(Supplied passage)

So, I suppose I should first concede that I’m not exactly the target audience for The Curious Case of Benjamin Button. I only saw it because my wife likes Cate Blanchett and Tilda Swinton, and she wound up enjoying the movie (somewhat) more than me as well.
And it’s not like there aren’t good moments: every scene with the aforementioned Ms. Swinton, for instance. And Jared Harris is a hoot as a rollicking sea captain...in fact, in the midst of the film's long, long, ever-so-long 166 minute running time, the half hour-ish section with the intertwining Swinton/Harris subplots is certainly worthy of Oscar consideration, featuring as it does a vivid romance and a breathtaking World War II battle scene between a tugboat and a Nazi sub, illuminated by the flaming wreckage of a torpedoed battleship. Good stuff, as Johnny Carson used to say.

(End Supplied passage)
(Raw data)

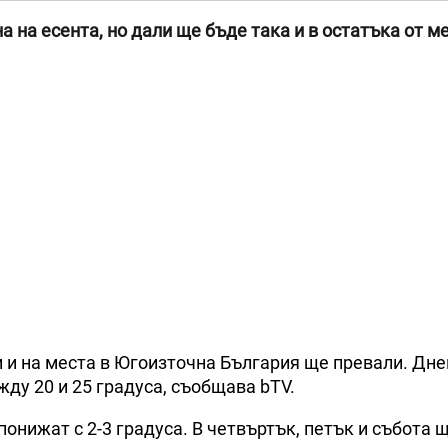
 на есента, но дали ще бъде така и в остатъка от м
и и на места в Югоизточна България ще превали. Дн
ду 20 и 25 градуса, съобщава bTV.
онижат с 2-3 градуса. В четвъртък, петък и събота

(End Raw data)

Your assignment => Retype everything from "So, I suppose" down to "used to say." in the review of The Curious Case of Benjamin Button above, without altering a single word or mark.

Finished task =>
So, I suppose I should first concede that I’m not exactly the target audience for The Curious Case of Benjamin Button. I only saw it because my wife likes Cate Blanchett and Tilda Swinton, and she wound up enjoying the movie (somewhat) more than me as well.
And it’s not like there aren’t good moments: every scene with the aforementioned Ms. Swinton, for instance. And Jared Harris is a hoot as a rollicking sea captain...in fact, in the midst of the film's long, long, ever-so-long 166 minute running time, the half hour-ish section with the intertwining Swinton/Harris subplots is certainly worthy of Oscar consideration, featuring as it does a vivid romance and a breathtaking World War II battle scene between a tugboat and a Nazi sub, illuminated by the flaming wreckage of a torpedoed battleship. Good stuff, as Johnny Carson used to say.